### Provided data
== Segment start ==

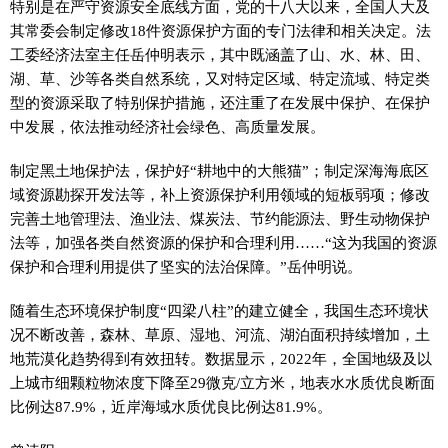
特别是在严守资源安全底线方面，党的十八大以来，全国人大及
其常委会制定修改18件资源保护方面的专门法律和相关决定。法
工委经济法室主任岳仲明表示，其中既涵盖了山、水、林、田、
湖、草、沙等各类自然系统，又对特定区域、特定流域、特定类
型的资源采取了特别保护措施，还注重了在发展中保护、在保护
中发展，依法推动经济社会绿色、高质量发展。
制定黑土地保护法，保护好“耕地中的大熊猫”；制定深海海底区
域资源勘探开发法等，补上资源保护利用领域的短板弱项；修改
完善土地管理法、渔业法、煤炭法、节约能源法、野生动物保护
法等，加强各类自然资源的保护和合理利用……“这为我国的资源
保护和合理利用提供了坚实的法治保障。”岳仲明说。
随着生态环境保护制度“四梁八柱”的建立健全，我国生态环境状
况不断改善，森林、草原、湿地、河流、湖泊面积持续增加，土
地荒漠化趋势得到有效扭转。数据显示，2022年，全国地级及以
上城市细颗粒物浓度下降至29微克/立方米，地表水水质优良断面
比例达87.9%，近岸海域水质优良比例达81.9%。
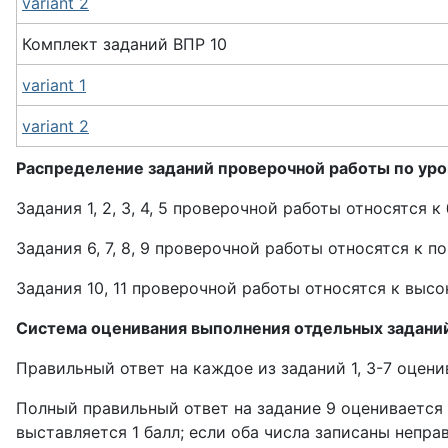
variant 2
Комплект заданий
ВПР
10
variant 1
variant 2
Распределение заданий проверочной работы по ур
Задания 1, 2, 3, 4, 5 проверочной работы относятся 
Задания 6, 7, 8, 9 проверочной работы относятся к
Задания 10, 11 проверочной работы относятся к выс
Система оценивания выполнения отдельных заданий
Правильный ответ на каждое из заданий 1, 3-7 оцени
Полный правильный ответ на задание 9 оценивается 
выставляется 1 балл; если оба числа записаны неправ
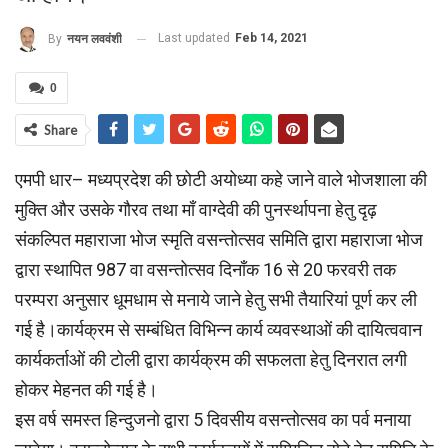
Last updated
Feb 14, 2021
By
नयन लववंशी
0
Share
एमपी धार– मध्यप्रदेश की छोटी अयोध्या कहे जाने वाले भोजशाला की
मुक्ति और उसके गौरव तथा माँ वाग्देवी की पुनर्स्थापना हेतु दृढ़
संकल्पित महाराजा भोज स्मृति वसन्तोत्सव समिति द्वारा महाराजा भोज
द्वारा स्थापित 987 वा वसन्तोत्सव दिनाँक 16 से 20 फरवरी तक
परम्परा अनुसार धूमधाम से मनाये जाने हेतु सभी तैयारियां पूर्ण कर ली
गई है।कार्यक्रम से सम्बंधित विभिन्न कार्य व्यवस्थाओं की दायित्ववान
कार्यकर्ताओं की टोली द्वारा कार्यक्रम की सफलता हेतु दिनरात लगी
होकर मेहनत की गई है।
इस वर्ष समस्त हिन्दुजनो द्वारा 5 दिवसीय वसन्तोत्सव का पर्व मनाया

== Segment end ==

An exact copy of every entry above is needed, minus the pictures.

特别是在严守资源安全底线方面，党的十八大以来，全国人大及
其常委会制定修改18件资源保护方面的专门法律和相关决定。法
工委经济法室主任岳仲明表示，其中既涵盖了山、水、林、田、
湖、草、沙等各类自然系统，又对特定区域、特定流域、特定类
型的资源采取了特别保护措施，还注重了在发展中保护、在保护
中发展，依法推动经济社会绿色、高质量发展。
制定黑土地保护法，保护好“耕地中的大熊猫”；制定深海海底区
域资源勘探开发法等，补上资源保护利用领域的短板弱项；修改
完善土地管理法、渔业法、煤炭法、节约能源法、野生动物保护
法等，加强各类自然资源的保护和合理利用……“这为我国的资源
保护和合理利用提供了坚实的法治保障。”岳仲明说。
随着生态环境保护制度“四梁八柱”的建立健全，我国生态环境状
况不断改善，森林、草原、湿地、河流、湖泊面积持续增加，土
地荒漠化趋势得到有效扭转。数据显示，2022年，全国地级及以
上城市细颗粒物浓度下降至29微克/立方米，地表水水质优良断面
比例达87.9%，近岸海域水质优良比例达81.9%。
variant 2
Комплект заданий
ВПР
10
variant 1
variant 2
Распределение заданий проверочной работы по ур
Задания 1, 2, 3, 4, 5 проверочной работы относятся 
Задания 6, 7, 8, 9 проверочной работы относятся к
Задания 10, 11 проверочной работы относятся к выс
Система оценивания выполнения отдельных заданий
Правильный ответ на каждое из заданий 1, 3-7 оцени
Полный правильный ответ на задание 9 оценивается 
выставляется 1 балл; если оба числа записаны неправ
Last updated
Feb 14, 2021
By
नयन लववंशी
0
Share
एमपी धार– मध्यप्रदेश की छोटी अयोध्या कहे जाने वाले भोजशाला की
मुक्ति और उसके गौरव तथा माँ वाग्देवी की पुनर्स्थापना हेतु दृढ़
संकल्पित महाराजा भोज स्मृति वसन्तोत्सव समिति द्वारा महाराजा भोज
द्वारा स्थापित 987 वा वसन्तोत्सव दिनाँक 16 से 20 फरवरी तक
परम्परा अनुसार धूमधाम से मनाये जाने हेतु सभी तैयारियां पूर्ण कर ली
गई है।कार्यक्रम से सम्बंधित विभिन्न कार्य व्यवस्थाओं की दायित्ववान
कार्यकर्ताओं की टोली द्वारा कार्यक्रम की सफलता हेतु दिनरात लगी
होकर मेहनत की गई है।
इस वर्ष समस्त हिन्दुजनो द्वारा 5 दिवसीय वसन्तोत्सव का पर्व मनाया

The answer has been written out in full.